We conclude, therefore, that these green "stones" resulted from the action of gastric lipases on the simple and mixed triacylglycerols that make up olive oil, yielding long chain carboxylic acids (mainly oleic acid). This process was followed by saponification into large insoluble micelles of potassium carboxylates (lemon juice contains a high concentration of potassium) or "soap stones". The cholesterol stones noted on ultrasound were removed by surgery (figure).

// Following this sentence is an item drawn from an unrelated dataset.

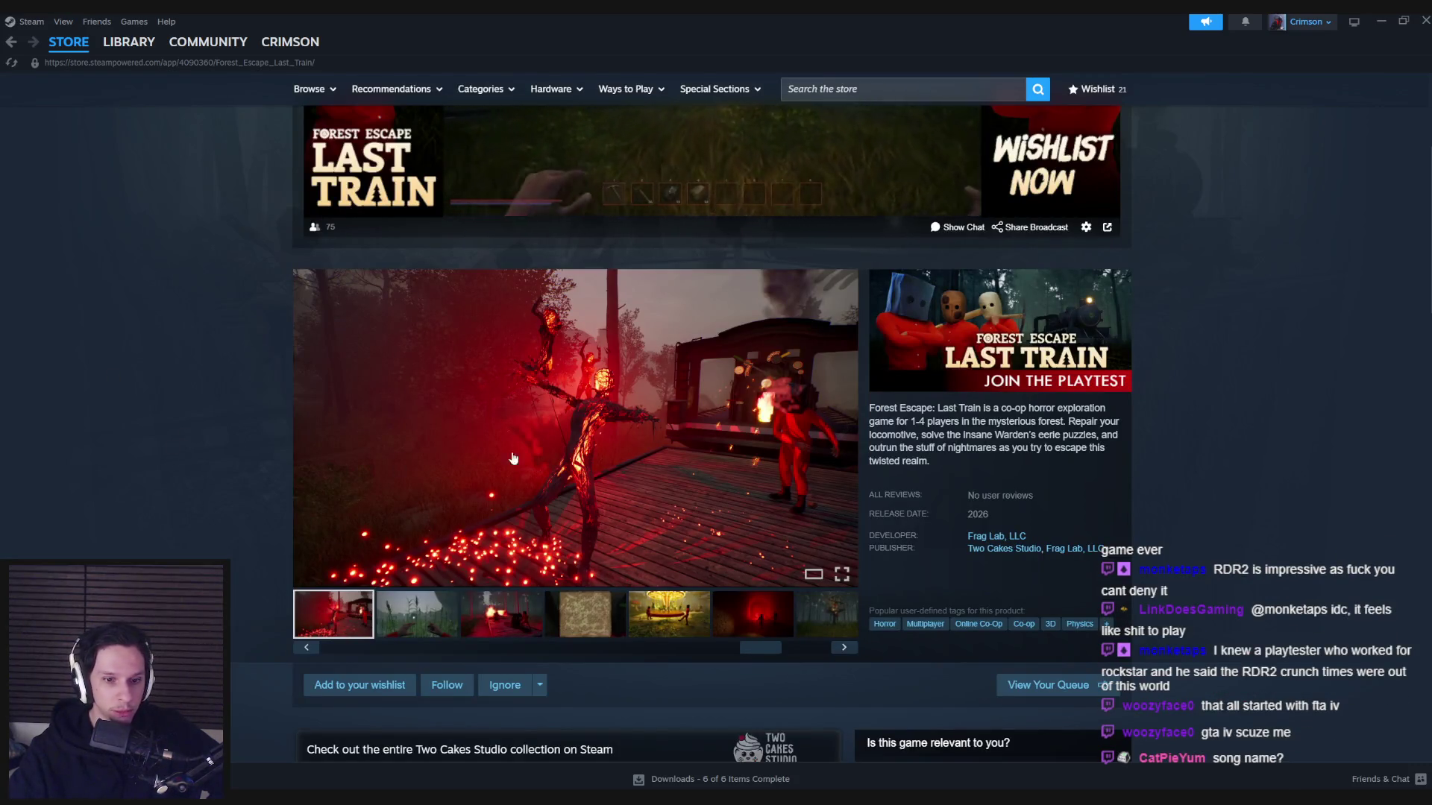
pyautogui.press('alt+Tab')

A search of the internet reveals many health websites promoting so-called "gall-bladder flushing" or "liver cleansing" regimes. Some quote a Correspondence letter published in The Lancet3 on the subject. The 1-day purge usually consists of an overnight fast, then eating apples in the morning, taking only herbal tea through the day, and then in the evening a warm mixture of olive oil (2/3 cup) and fresh lemon juice (1/3 cup). Patients are instructed to then lie on the right side (although some say the left). It is claimed that the next morning the gallstones will pass in the stool.

We have shown that these flushing regimes for expelling gallstones are a myth, and that the claims made by some are misleading. The appearance of a letter in an establishment journal has been used to legitimise this practice for some time and the record should now be set straight.

We declare that we have no conflict of interest.
*Christiaan W Sies, Jim Brooker

Clinical Biochemistry Unit, Canterbury Health Laboratories, PO Box 151, Christchurch, New Zealand (CWS); and Gastroenterology Department, Waikato Hospital, Hamilton, New Zealand (JB)

1 Steen G, Blijenberg BG. Chemical analysis of gallstones. Eur J Clin Chem Clin Biochem 1991; 29: 801-04. [PubMed]

2 Varley H. Practical clinical biochemistry, 4th edn. London: Whitfriars Press, 1967.

3 Dekkers R. Apple juice and the chemical-contact softening of gallstones. Lancet 1999; 354: 2171.